[Limb landmark coordinates]
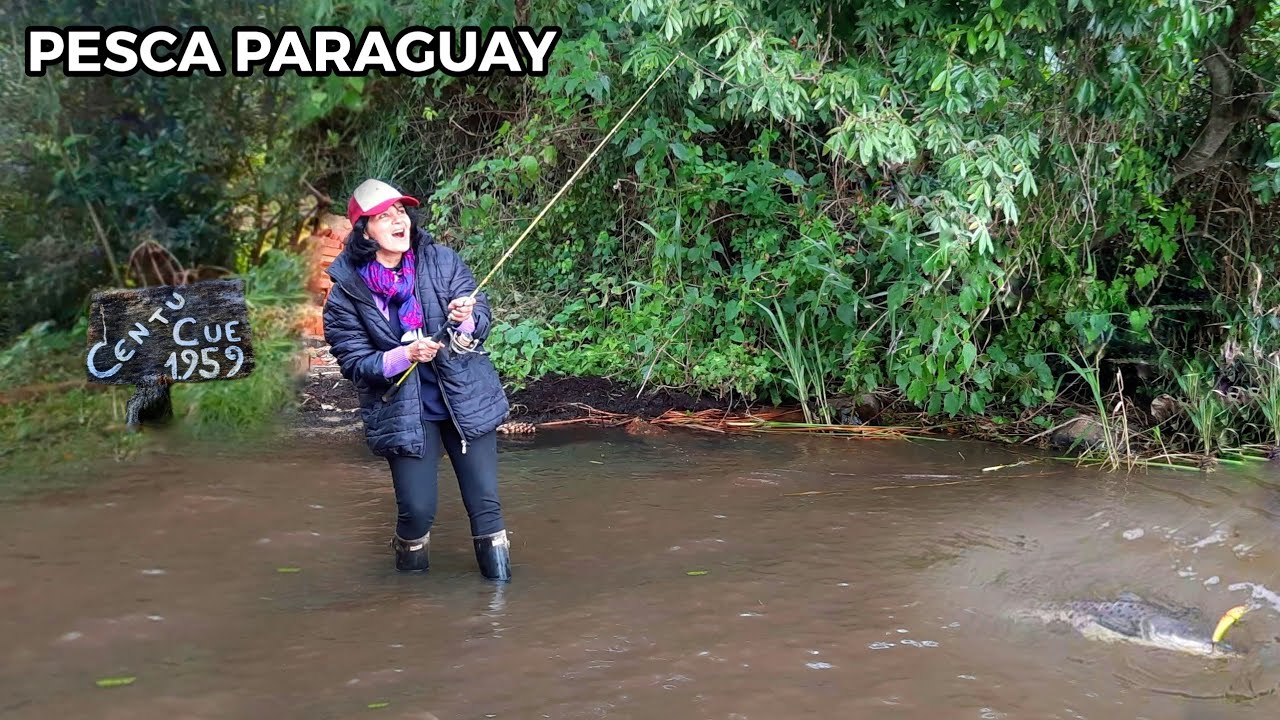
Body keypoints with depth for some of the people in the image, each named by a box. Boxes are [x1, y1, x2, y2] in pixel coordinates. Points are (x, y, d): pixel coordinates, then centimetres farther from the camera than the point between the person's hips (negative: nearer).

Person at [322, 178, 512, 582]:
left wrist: (468, 320, -25)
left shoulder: (441, 261, -3)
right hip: (405, 411, -2)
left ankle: (499, 585, 18)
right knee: (417, 510, -4)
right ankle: (412, 578, 25)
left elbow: (484, 318, -1)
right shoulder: (347, 292, -7)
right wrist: (405, 356, -23)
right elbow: (354, 363, -7)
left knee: (485, 502, 1)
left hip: (466, 398, 2)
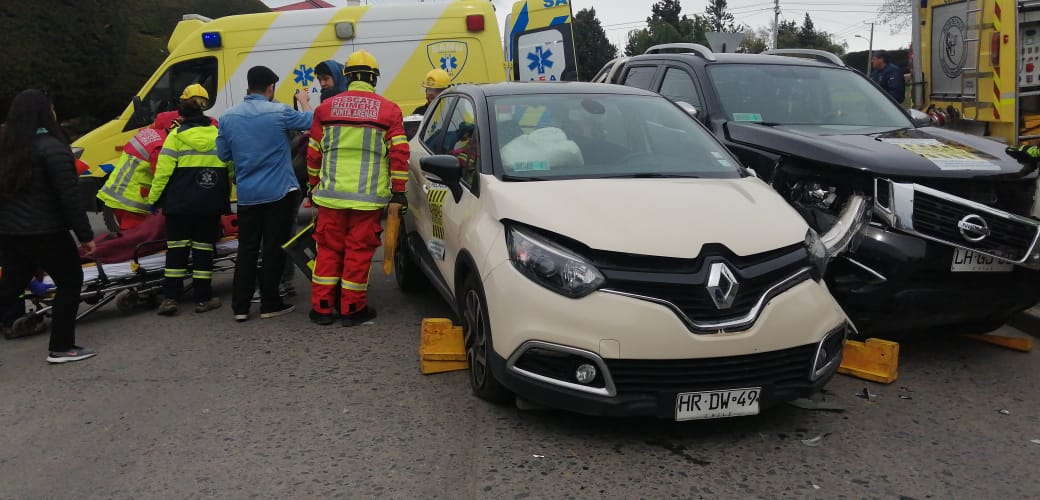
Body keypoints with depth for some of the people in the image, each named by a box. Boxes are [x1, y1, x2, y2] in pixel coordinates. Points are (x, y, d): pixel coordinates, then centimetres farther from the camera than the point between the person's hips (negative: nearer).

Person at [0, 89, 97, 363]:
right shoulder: (51, 147, -14)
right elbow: (69, 196, -17)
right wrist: (85, 234, -13)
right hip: (45, 233, -7)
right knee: (70, 282, 7)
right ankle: (61, 348, 8)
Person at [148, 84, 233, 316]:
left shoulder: (176, 135, -5)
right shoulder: (218, 135, 3)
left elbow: (163, 171, -8)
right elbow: (230, 171, 7)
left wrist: (153, 199, 0)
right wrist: (225, 197, 20)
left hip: (179, 203, -1)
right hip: (211, 204, 1)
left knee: (177, 247, 6)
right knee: (204, 248, 7)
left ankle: (170, 298, 5)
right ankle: (203, 298, 10)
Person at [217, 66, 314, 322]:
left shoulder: (228, 117, 1)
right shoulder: (279, 112, -11)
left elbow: (223, 154, 10)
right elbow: (312, 121, 2)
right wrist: (303, 101, 20)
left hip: (246, 194, 4)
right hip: (279, 192, -4)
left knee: (247, 249, 10)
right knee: (274, 248, 4)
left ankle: (240, 306, 10)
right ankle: (270, 304, 9)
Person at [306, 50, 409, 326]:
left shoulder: (326, 108, 7)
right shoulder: (389, 110, 0)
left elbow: (313, 153, 10)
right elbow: (399, 153, -3)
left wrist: (314, 186, 21)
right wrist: (399, 190, 2)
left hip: (330, 194, 2)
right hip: (368, 197, -2)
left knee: (328, 249, 11)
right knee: (359, 251, 5)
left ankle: (321, 307, 16)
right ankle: (353, 309, 11)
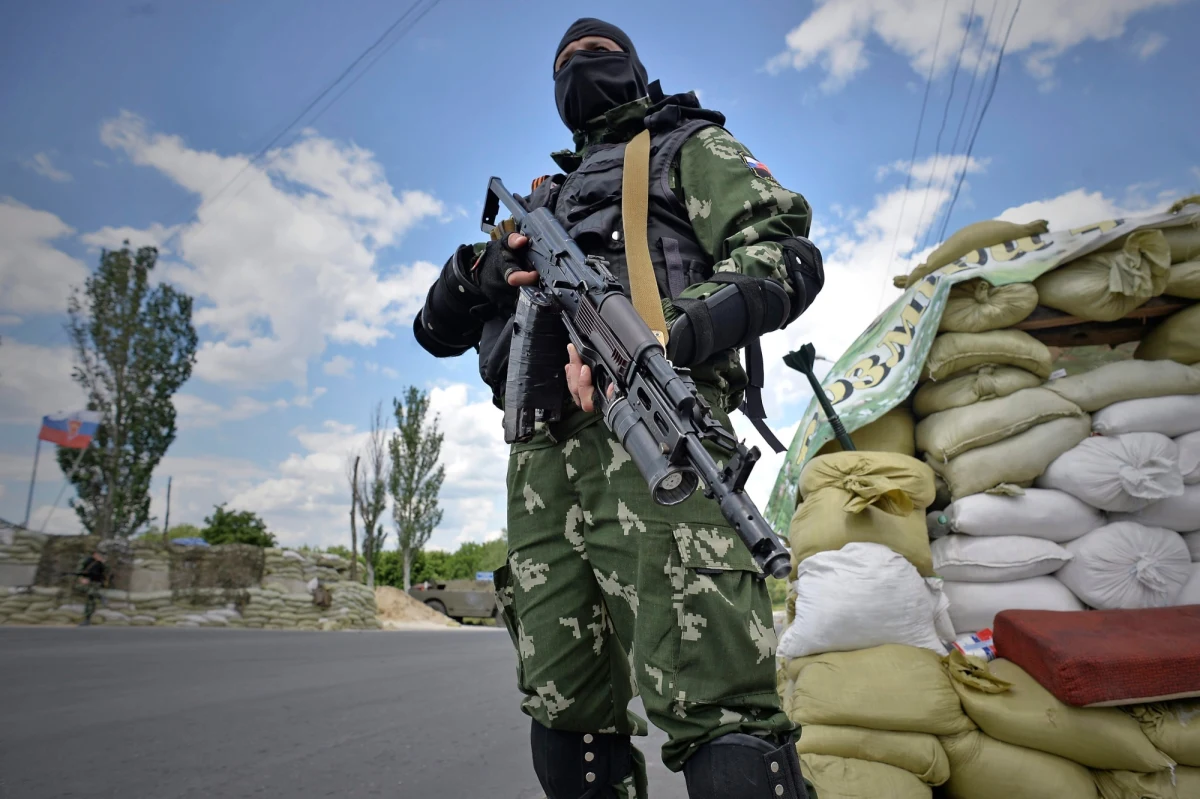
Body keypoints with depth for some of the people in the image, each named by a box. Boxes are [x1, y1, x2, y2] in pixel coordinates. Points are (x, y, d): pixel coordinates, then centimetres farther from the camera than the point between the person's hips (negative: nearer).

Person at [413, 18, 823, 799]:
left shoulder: (689, 147, 21)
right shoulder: (546, 198, 36)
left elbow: (787, 254, 1)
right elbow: (438, 328, 31)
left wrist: (657, 341, -18)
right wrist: (481, 270, 6)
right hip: (542, 446, 6)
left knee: (709, 705, -18)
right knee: (566, 712, 6)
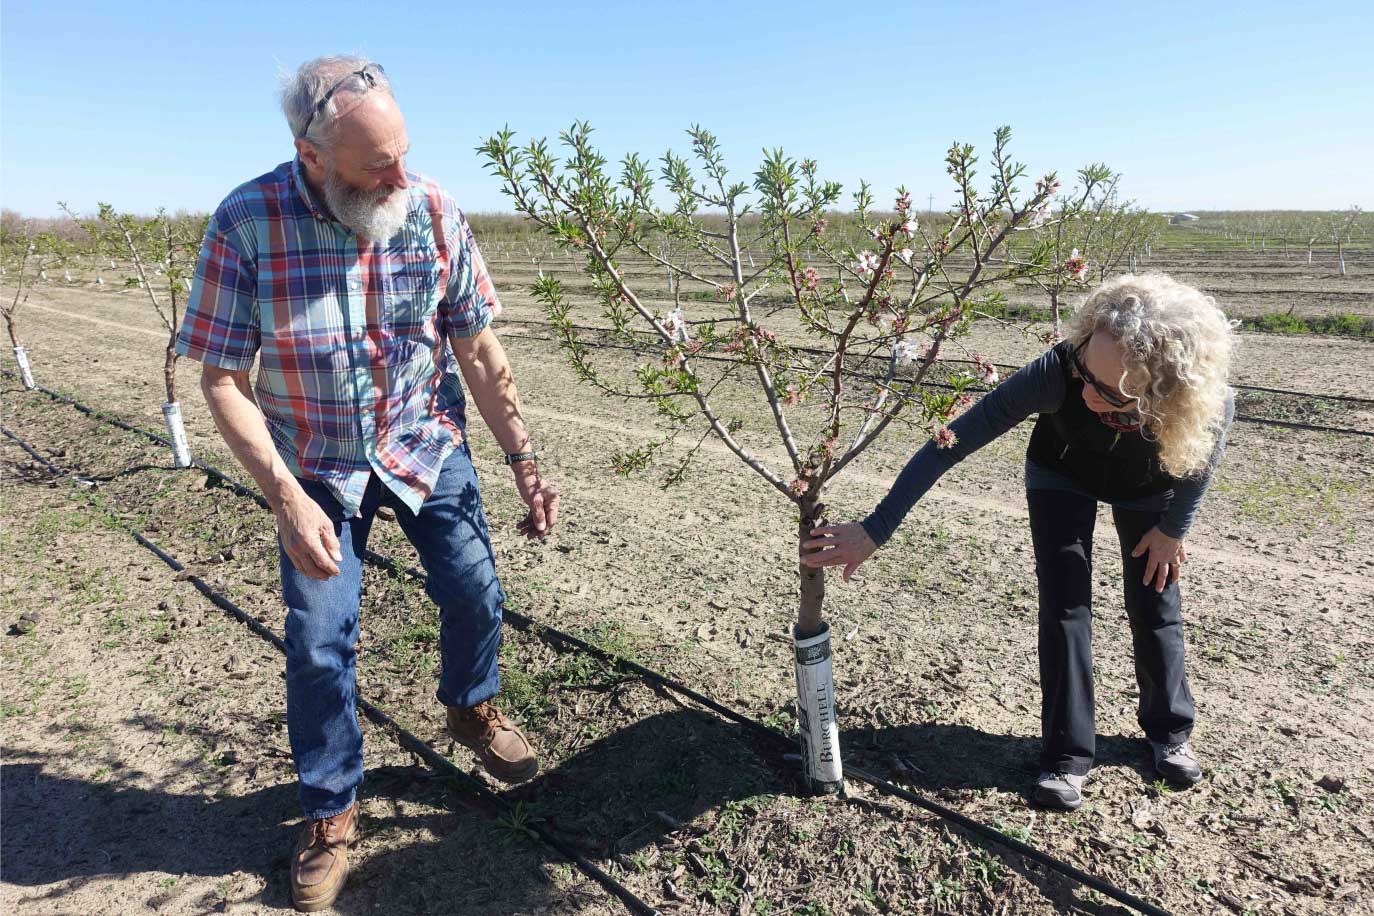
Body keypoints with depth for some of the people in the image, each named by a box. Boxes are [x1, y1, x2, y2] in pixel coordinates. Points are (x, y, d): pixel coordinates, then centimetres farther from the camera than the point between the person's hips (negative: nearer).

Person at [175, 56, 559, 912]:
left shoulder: (434, 211, -14)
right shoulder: (246, 223, -19)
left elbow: (479, 351, -7)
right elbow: (225, 380, -14)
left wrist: (525, 461, -8)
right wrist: (287, 498, -23)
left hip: (428, 445, 2)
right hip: (317, 465, -1)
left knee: (475, 591, 2)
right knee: (319, 640, -1)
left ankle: (472, 708, 36)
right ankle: (331, 810, 24)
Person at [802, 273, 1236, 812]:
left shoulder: (1202, 397, -40)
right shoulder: (1057, 372, -45)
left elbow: (1207, 446, -14)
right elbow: (953, 441, -43)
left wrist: (1174, 528, -6)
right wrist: (875, 530, -43)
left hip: (1150, 488, 1)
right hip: (1061, 478, -1)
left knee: (1155, 607, 7)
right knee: (1063, 606, -7)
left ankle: (1169, 732, 33)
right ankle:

◆ **Your goal**
An exact reproduction of the data is required, with pictures excluded.

◆ **Response**
Body keypoints with depth for some of the people in the image, each named by a box. Boxes are [x1, y1, x2, y2] in pixel coordinates. Points are (x, y, d): pixel coordinates, then centimetres farther from the camera than the point between the person's hips (negative: nearer).

Person at [322, 178, 512, 582]:
left wrist: (468, 320, -25)
left shoulder: (441, 261, -3)
right hip: (405, 411, -2)
left ankle: (499, 585, 18)
right knee: (417, 510, -4)
right ankle: (412, 578, 25)
left elbow: (484, 318, -1)
right shoulder: (347, 292, -7)
right wrist: (405, 356, -23)
right elbow: (354, 363, -7)
left knee: (485, 502, 1)
left hip: (466, 398, 2)
Body keypoints with depth for some of the people in the image, each named by a box. Boxes are [x1, y1, x2, y2] in pixel coordinates. Points are (x, y, d): pixel coordinates, then centimetres farther from the camera than the point between the person's hips (negative: nearer).

Person at [0, 89, 97, 363]:
right shoulder: (51, 147, -14)
right elbow: (69, 196, -17)
right wrist: (85, 234, -13)
right hip: (45, 233, -7)
right knee: (70, 282, 7)
right ankle: (61, 348, 8)
Person at [148, 84, 233, 316]:
left shoulder: (176, 135, -5)
right shoulder: (218, 135, 3)
left elbow: (163, 171, -8)
right elbow: (230, 171, 7)
left wrist: (153, 199, 0)
right wrist: (225, 197, 20)
left hip: (179, 203, -1)
right hip: (211, 204, 1)
left knee: (177, 247, 6)
right knee: (204, 248, 7)
left ankle: (170, 298, 5)
right ankle: (203, 298, 10)
Person at [217, 66, 314, 322]:
left shoulder: (228, 117, 1)
right shoulder: (279, 112, -11)
left elbow: (223, 154, 10)
right elbow: (312, 121, 2)
right wrist: (303, 101, 20)
left hip: (246, 194, 4)
right hip: (279, 192, -4)
left knee: (247, 249, 10)
right knee: (274, 248, 4)
left ankle: (240, 306, 10)
right ankle: (270, 304, 9)
Person at [306, 50, 409, 326]:
left shoulder: (326, 108, 7)
right shoulder: (389, 110, 0)
left elbow: (313, 153, 10)
right elbow: (399, 153, -3)
left wrist: (314, 186, 21)
right wrist: (399, 190, 2)
left hip: (330, 194, 2)
right hip: (368, 197, -2)
left knee: (328, 249, 11)
right knee: (359, 251, 5)
left ankle: (321, 307, 16)
right ankle: (353, 309, 11)
Body keypoints with depth for some of the people in the image, each named by a box. Boxes are [x1, y1, x2, y2] in pixel coordinates. Points are (x, y, d): pixel coordinates, then centimetres farther from the camera than the point between the person's hips (negative: nearer).

Person at [413, 18, 823, 799]:
left shoulder: (689, 147, 21)
right shoulder: (546, 198, 36)
left elbow: (787, 254, 1)
right elbow: (438, 328, 31)
left wrist: (657, 341, -18)
right wrist: (481, 270, 6)
right hip: (542, 446, 6)
left knee: (709, 705, -18)
right knee: (566, 712, 6)
Body keypoints with depth for some of the people in the image, each named by a box. Boxes are [x1, y1, x2, y2] in pixel coordinates. Points are (x, y, d): pixel coordinates, then centimetres farther from the camera than the point between the person's hips (negative: nearer).

Person at [175, 56, 559, 912]:
left shoulder: (434, 211, -14)
right shoulder: (246, 223, -19)
left elbow: (479, 351, -7)
right elbow: (225, 380, -14)
left wrist: (525, 461, -8)
right wrist: (287, 498, -23)
left hip: (428, 445, 2)
right hip: (317, 465, -1)
left knee: (475, 591, 2)
right knee: (319, 640, -1)
left ankle: (472, 708, 36)
right ankle: (331, 810, 24)
Person at [802, 273, 1236, 812]:
left shoulder: (1202, 397, -40)
right shoulder: (1057, 372, -45)
left elbow: (1207, 446, -14)
right elbow: (953, 441, -43)
left wrist: (1174, 528, -6)
right wrist: (875, 530, -43)
left hip: (1150, 488, 1)
right hip: (1061, 478, -1)
left knee: (1155, 607, 7)
right knee: (1063, 606, -7)
left ankle: (1169, 732, 33)
right ankle:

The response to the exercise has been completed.